I arose on Sunday morning at 4:30 am and woke the others. We donned our headlamps and gear and started the approach. The hike in was very steep and there was one point where we had to do a few climbing moves to get over a chunk of rock on the trail. I am glad it was dark because if I had seen the approach in daylight, there was no way I would have gone.

We got to the base at sunrise. A party from Gunnison was bivied at the base; they had rappelled off in the dark and did not have headlamps or flashlights. It had been cold and they did not have warm clothes. They had a slow ascent due to the number of parties on the climb. I made it a point to ALWAYS carry a headlamp after seeing what they went through.

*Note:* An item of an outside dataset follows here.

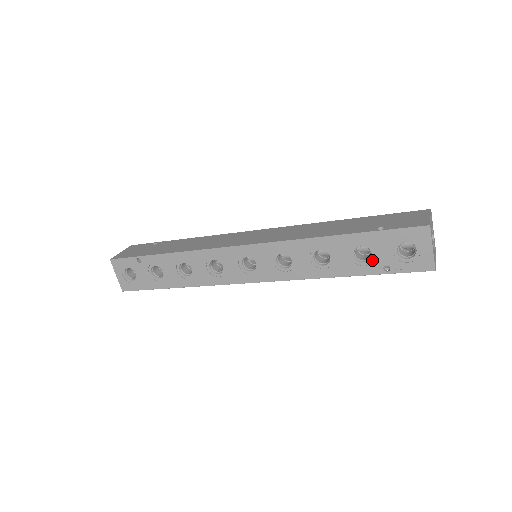
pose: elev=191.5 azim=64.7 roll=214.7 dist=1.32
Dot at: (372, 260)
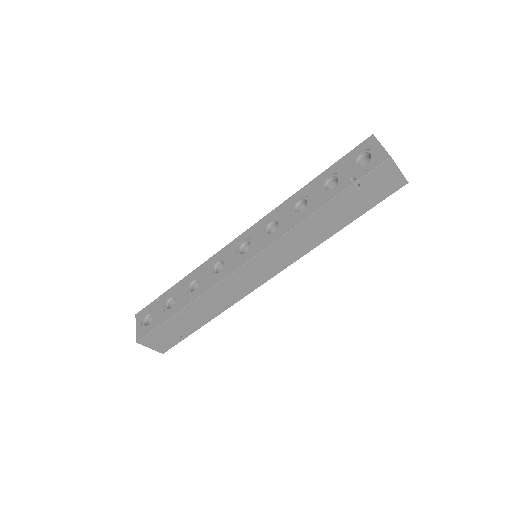
Dot at: (339, 182)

Base of the Kor Ingalls Route Ropes up the first pitch

The Climb

We were the first people at the base of the climb. We roped up and Mike started the first pitch. We climbed the world's most perfect crack up the left side of a corner, followed by a chimney. I was not used to squeeze chimneys, so the climb became very difficult.

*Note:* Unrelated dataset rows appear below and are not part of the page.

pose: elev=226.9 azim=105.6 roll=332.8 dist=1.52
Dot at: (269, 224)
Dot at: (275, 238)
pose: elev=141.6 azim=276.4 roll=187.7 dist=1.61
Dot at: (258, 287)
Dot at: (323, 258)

Larry lead the second pitch which went better for me. The third pitch, which Mike lead, was really scary on lead. It is a squeeze chimney with minimal protection. When he finally got to the bolt, it was hanging part way out of the rock. I enjoyed that pitch even less. My knees were bloody and bruised by the time I completed that pitch.

The fourth pitch was a short delight up the left face which was more like a chunky climb. It was my favorite pitch.

Struggling up the Climb Mike Enjoys the Final Pitch

The Summit

Mike, me and Larry View from the Summit Larry and the Summit Register Box

When we got to the top, the breeze made the late morning sun bearable. The view from the summit can not be missed. we hung out at the top for a while and decided what we should do for the rappel.

The Rappel

There is a rappel station down the back, but there was a party coming up on that side, and I did not like how the anchor was below the summit and a bit tricky for me to get to. We decided to rappel the route since no one had shown up to climb it that day. Our rappels went smoothly and we were a the base in no time.

The Hike Out

As we hiked back on the approach, I was horrified at the drop along the edge of the trail and how high up we had hiked. I was also disturbed over bouldering moves that I had made with ugly drop-offs behind me. I was so glad we had hiked up in pitch black.